France has begun to show what is possible when a government decides to project confidence rather than apologise for ambition. President Macron's "France is Wild" campaign struck a nerve precisely because it broke with the European tradition of institutional modesty. Conviction and storytelling move the needle far more than endless policy papers and reports ever will.
Europe’s investment culture has been historically risk-averse, and the consequences are massive, with around 60% of Europe’s top tech acquisitions made by non-European buyers. Institutions and corporates are too cautious to bet on their own ecosystem.
But the culture is shifting - and fast. Defence tech, a sector that European VCs considered effectively off-limits before 2020, now accounts for 6.2% of all European venture funding; at least 30 ESG-linked funds have added aerospace and defence holdings.
Founders are changing too: Synthesia rejected a $3 billion acquisition from Adobe; ElevenLabs and Mistral turned down buyouts to scale independently; European startups are increasingly retaining their headquarters on the continent rather than decamping to Silicon Valley. This shift needs to accelerate. In a world where technological capacity increasingly underpins sovereign influence, risk aversion is itself the riskiest posture of all !
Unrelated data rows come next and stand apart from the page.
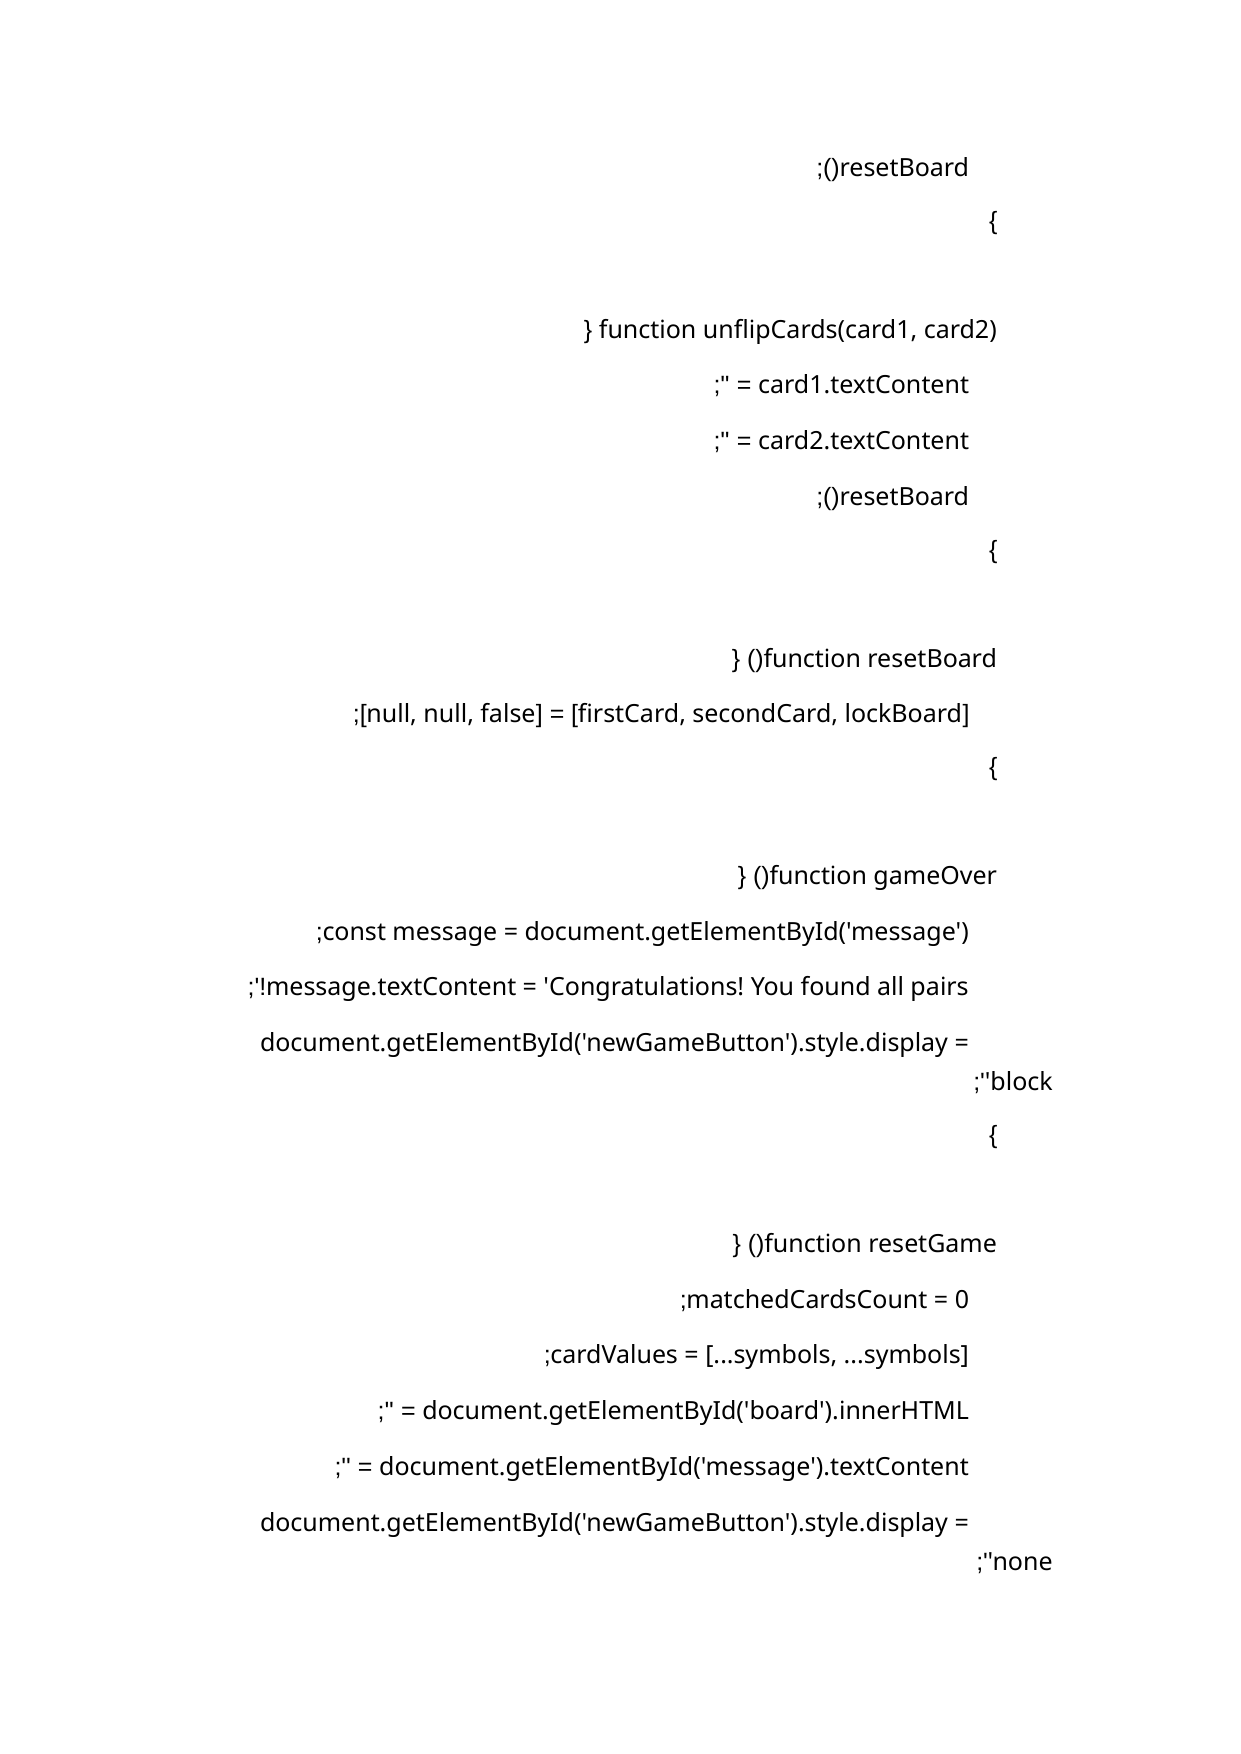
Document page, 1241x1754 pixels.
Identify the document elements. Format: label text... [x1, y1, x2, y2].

text matchedCardsCount = 0; [187, 1281, 1053, 1315]
text const message = document.getElementById('message'); [187, 913, 1053, 947]
text resetBoard(); [187, 479, 1053, 513]
text function gameOver() { [187, 857, 1053, 891]
text function unflipCards(card1, card2) { [187, 311, 1053, 345]
text document.getElementById('board').innerHTML = ''; [187, 1393, 1053, 1427]
text card2.textContent = ''; [187, 423, 1053, 457]
text } [187, 535, 1053, 563]
text document.getElementById('newGameButton').style.display = 'none'; [187, 1504, 1053, 1578]
text [firstCard, secondCard, lockBoard] = [null, null, false]; [187, 696, 1053, 730]
text } [187, 752, 1053, 781]
text resetBoard(); [187, 150, 1053, 184]
text document.getElementById('newGameButton').style.display = 'block'; [187, 1025, 1053, 1098]
text cardValues = [...symbols, ...symbols]; [187, 1337, 1053, 1371]
text message.textContent = 'Congratulations! You found all pairs!'; [187, 969, 1053, 1003]
text } [187, 1120, 1053, 1149]
text card1.textContent = ''; [187, 367, 1053, 401]
text } [187, 206, 1053, 234]
text document.getElementById('message').textContent = ''; [187, 1449, 1053, 1483]
text function resetGame() { [187, 1225, 1053, 1259]
text function resetBoard() { [187, 640, 1053, 674]
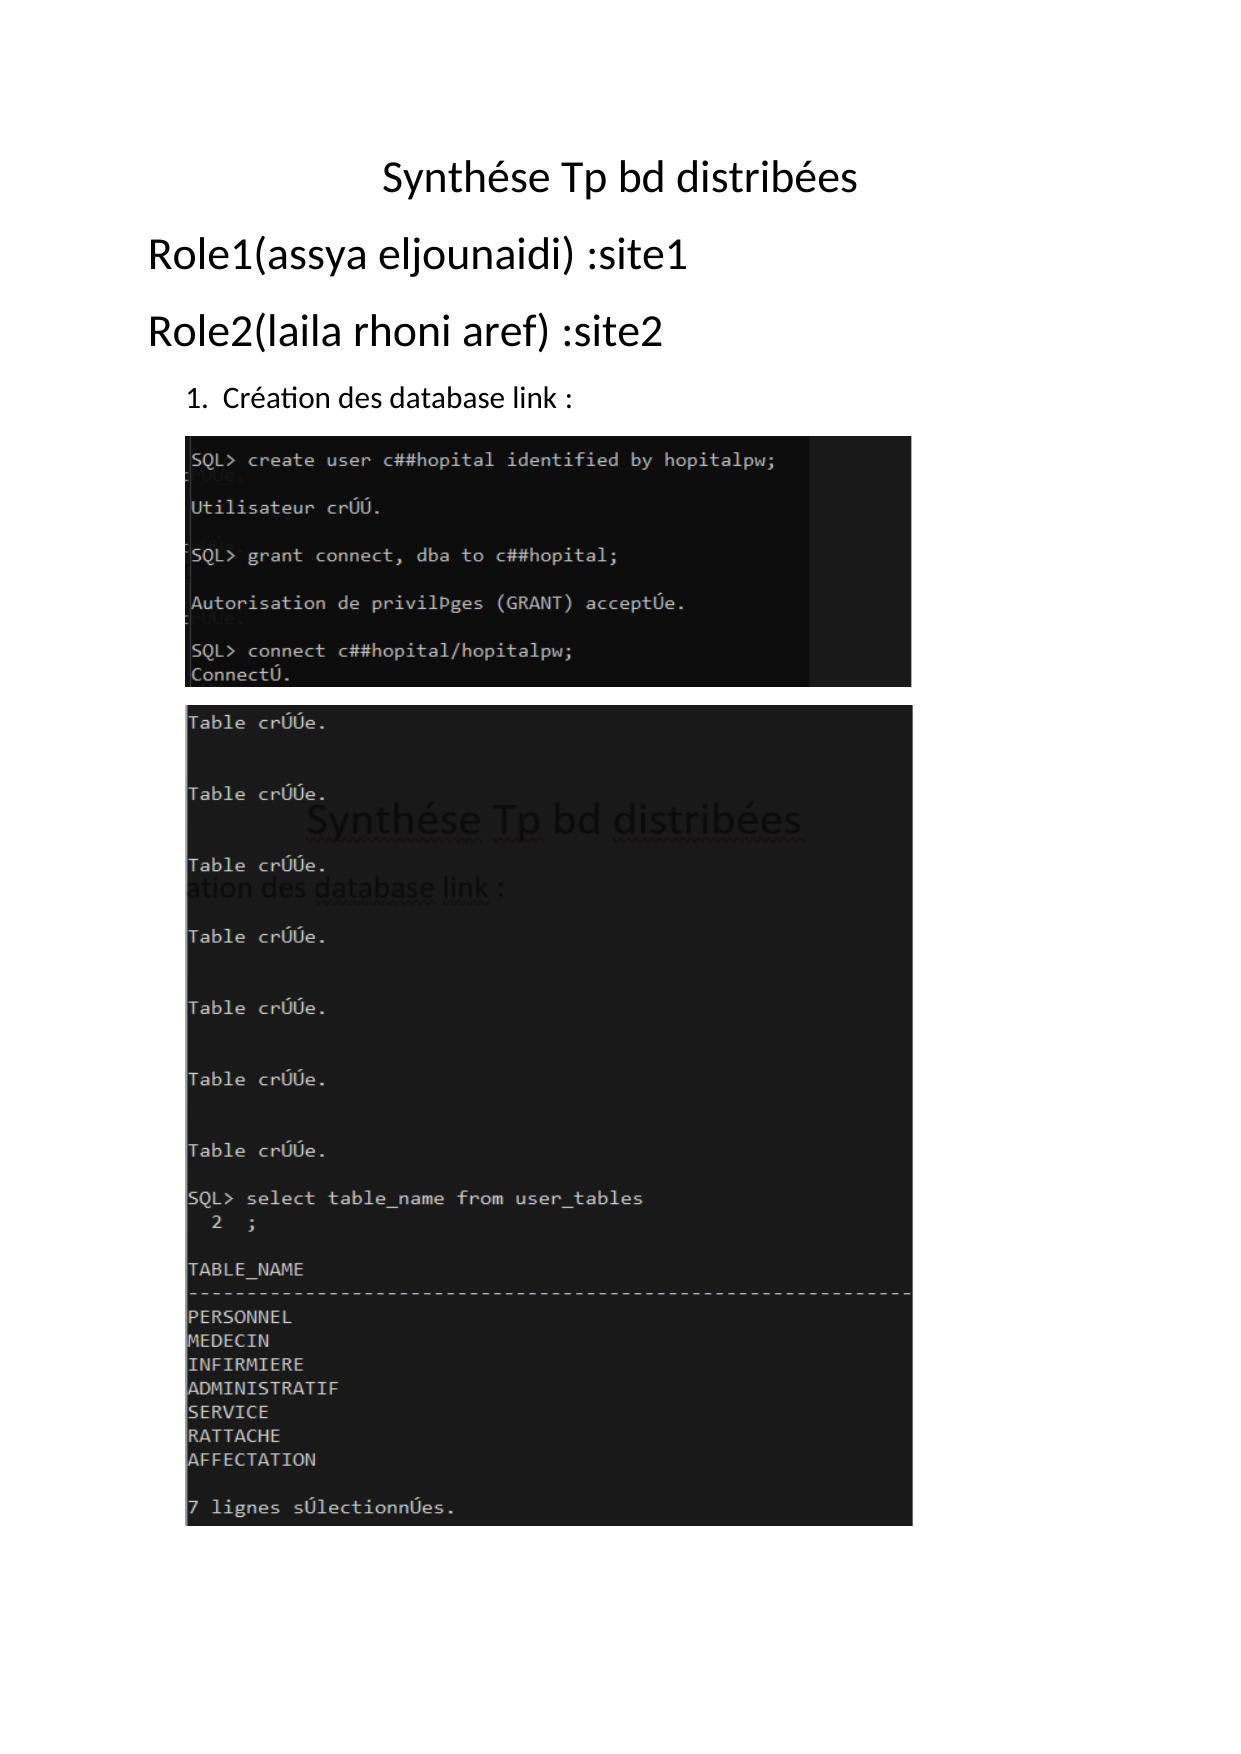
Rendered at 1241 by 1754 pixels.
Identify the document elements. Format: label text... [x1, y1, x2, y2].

This culture does not change from the top down. It changes from the bottom - where individuals decide to act differently. If you allocate capital, make European technology a core position. If you run a corporation, co-develop with the startups in your own ecosystem. If you are a founder, build from here with global ambition and say so publicly. If you work in procurement, give European technology companies a real shot at the contract. If you are a researcher, talk to a tech transfer office this quarter. And if none of these apply, do the simplest thing: share the European technology stories that cross your feed. Waiting for someone else to go first is precisely the habit that needs breaking.
Europe does not need permission to compete - we need to start telling our story with the same conviction we have in our science. We have all the necessary ingredients to become once again a powerhouse, now is the time to cook.
And remember, don’t be shy, don’t be apologetic, don’t mask your ambition - the world needs to hear the great things we are building.